The service is to be live streamed.
Father Toby Bluitt, the parish priest of Kanturk, told mourners gathered for the funeral of Tadg and Diarmuid on Friday, that there are “no answers” to the tragic events that unfolded earlier this week and said they were gathering to “make sense of the senseless”.
Fr Bluitt said that the father and son had touched many lives.
He added that Tadg and Diarmuid’s lives and deaths have changed all who knew them, adding that they will “never be the same again”.
“Grief is never an easy burden to bear and never more so when it comes to us in what can only be described as an untimely, shocking and tragic way,” he said.
“We gather in such grief today, carrying a burden that not only seems to be, but in fact is, overwhelming.

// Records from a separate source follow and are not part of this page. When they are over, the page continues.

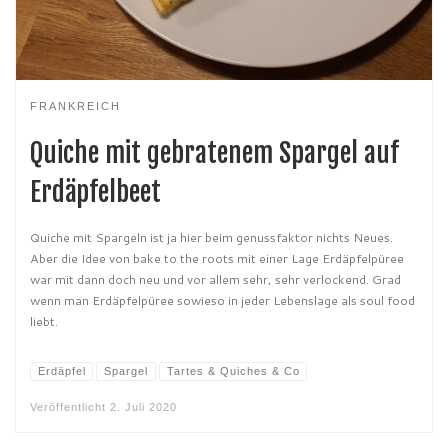
FRANKREICH
Quiche mit gebratenem Spargel auf
Erdäpfelbeet
Quiche mit Spargeln ist ja hier beim genussfaktor nichts Neues.
Aber die Idee von bake to the roots mit einer Lage Erdäpfelpüree
war mit dann doch neu und vor allem sehr, sehr verlockend. Grad
wenn man Erdäpfelpüree sowieso in jeder Lebenslage als soul food
liebt.
Erdäpfel
Spargel
Tartes & Quiches & Co
Veröffentlicht
2. Juli 2020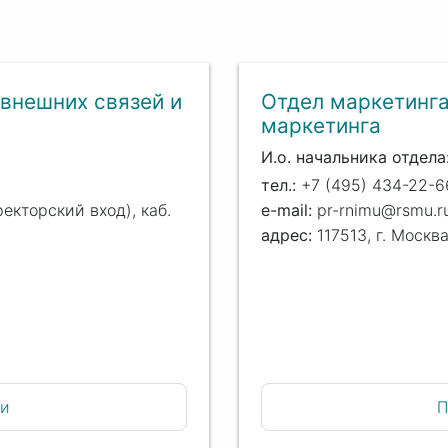
 внешних связей и
Отдел маркетинга
маркетинга
И.о. начальника отдела
+7 (495) 434-22-66
(ректорский вход), каб.
pr-rnimu@rsmu.r
117513, г. Москва
П
ии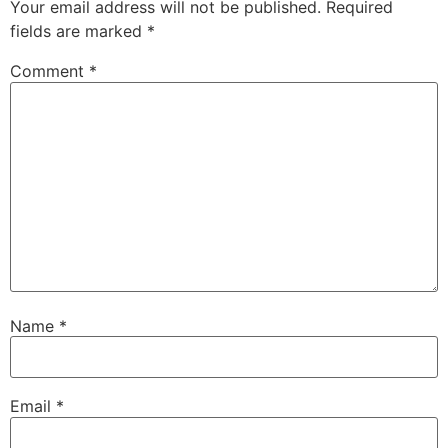
Your email address will not be published.
Required
fields are marked
*
Comment
*
Name
*
Email
*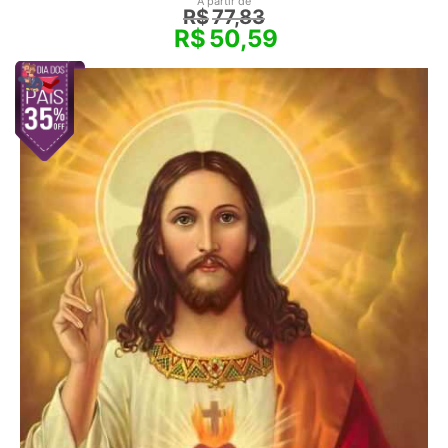
A partir de
R$
77,83
R$
50,59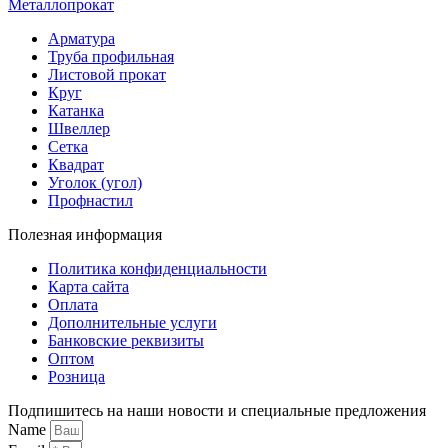
Металлопрокат
Арматура
Труба профильная
Листовой прокат
Круг
Катанка
Швеллер
Сетка
Квадрат
Уголок (угол)
Профнастил
Полезная информация
Политика конфиденциальности
Карта сайта
Оплата
Дополнительные услуги
Банковские реквизиты
Оптом
Розница
Подпишитесь на наши новости и специальные предложения
Name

“The normally tranquil local area blanketed at this time of year with a myriad of colourful autumn leaves became a hive of activity and the autumn light was, for a time, a very distant memory.
“The shock, the numbness, the devastation, was impossible to imagine and the unfolding news of the loss of three lives was incomprehensible.”
Mourners heard Tadg had worked in the motor trade locally for over 40 years.
The priest said he had always found him to be “very accommodating, friendly and happy in his chosen field”.
They also heard that Diarmuid attended school in Ballyhass and Kanturk like his older brother Mark, and also socialised in Castlemagner.
He went on to study accountancy at Cork Institute of Technology (CIT).